2017’de referandumla dayatılan “Cumhurbaşkanlığı Hükümet Sistemi”, yalnızca rejim değişikliği değil, sınıfsal tahakkümün yeniden örgütlenmesidir. Gizli oy yerine açık oyla kabul ettirilen bu sistem, burjuva hukukunun bile rafa kaldırıldığını gösterdi. Faşist anayasayı OHAL koşullarında geçiren iktidar, hukuksuzluğun adını “yeni sistem” koydu.
15 Temmuz’un ardından ilan edilen OHAL, Erdoğan’ın ağzından “Allah’ın lütfu” olarak tanımlandı. Aslında bu, sermaye sınıfı için bir lütuftu: Grev yasakları, sendikal baskılar, muhalefetin ezilmesi, toplumsal muhalefetin tasfiyesi, hepsi OHAL kılıfıyla uygulandı. Halkın oyları mühürsüz pusulalarla gasbedildi. Faşist rejim, seçim mühendisliğiyle “meşruiyet” üretme çabasındaydı.

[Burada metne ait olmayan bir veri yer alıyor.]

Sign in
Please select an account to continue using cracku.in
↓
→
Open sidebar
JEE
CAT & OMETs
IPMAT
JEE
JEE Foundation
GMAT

Bahçeli’nin “erken seçim” çıkışıyla girilen 24 Haziran 2018 seçimleriyle tek adam rejimi resmen yürürlüğe girdi. Kararnameyle yönetilen, Meclis’in işlevsizleştirildiği, yargının emir eri haline getirildiği bir düzen kuruldu. Burjuva devlet, yürütmeyi kişiselleştirdi; sınıf tahakkümünü merkezileştirdi.
Bugün, 15 Temmuz’la inşa edilen bu rejim kendi krizini üretmektedir. Ekonomik çöküş, işsizlik, yoksulluk, hayat pahalılığı halkın yaşamını çürütürken, iktidar krizini örtbas etmek için emperyalist merkezlerle daha sıkı bağlar kurmaktadır. Özellikle ABD ve İsrail’in Ortadoğu politikalarıyla uyumlu hareket eden Saray Rejimi, kendini emperyalist senaryolara entegre ederek varlığını sürdürmeye çalışmaktadır.
Filistin halkının direnişine rağmen İsrail ile normalleşme, ABD’nin bölgeyi yeniden dizayn etme planlarına lojistik destek sunma, Suriye’de işgalci varlığını kalıcılaştırma çabası bunun göstergeleridir. Kürt hareketiyle başlatılmak istenen “yeni çözüm süreci” ise halklar arası barışa değil, rejimin ömrünü uzatmaya dönük bir manevradır.
Bu tablo içinde rejim, yeni “iç düşman” ihtiyacını CHP üzerinden karşılamakta; sistem içi muhalefeti dahi bastırmaya yönelmektedir. Faşizm, krizi büyüdükçe yalnızca devrimcileri değil, kendi içindeki reformistleri de hedefe koyar. CHP’nin kriminalize edilmesi bunun güncel örneğidir.
Rejimin kitle tabanını tahkim etme çabası yalnızca yasalarla değil, zorunlu törenlerle yürütülüyor. 15 Temmuz, artık bir hatırlama değil; zorunlu bir biat ritüelidir. Tüm kamu kurumları, bu rejimin propagandasına aracı haline getirildi. Mersin İl Sağlık Müdürlüğü’nün çalışanlardan törene katılım ve yanlarında 10 sivil getirmelerini istemesi, zorla kalabalık yaratma çabasının açık ifadesidir.
Bu, rejimin halk desteğinden yoksun olduğunun ve iktidarını korku ve baskıyla sürdürmek zorunda kaldığının itirafıdır. 15 Temmuz anmaları, rejimin çöküşünü durduramayan panik seferberliğidir.
Bugün Türkiye’de sistem çökmektedir. İç klik çatışmaları, emperyalist bağımlılık, ekonomik kriz ve toplumsal patlama potansiyeli iç içe geçmiştir.
Bu çözülüş süreci devrimci olanakları ve müdahaleyi daha elzem kılmaktadır. İşçi sınıfı, ezilen uluslar, kadınlar, gençler; birleşik devrimci mücadelede saf tutmalıdır. Bu rejimin krizi, devrimci olanaklara kapı aralamaktadır. Emperyalist planlara, işbirlikçi iktidara ve uzlaşmacı reformist çizgilere karşı tek çıkış yolu devrimdir!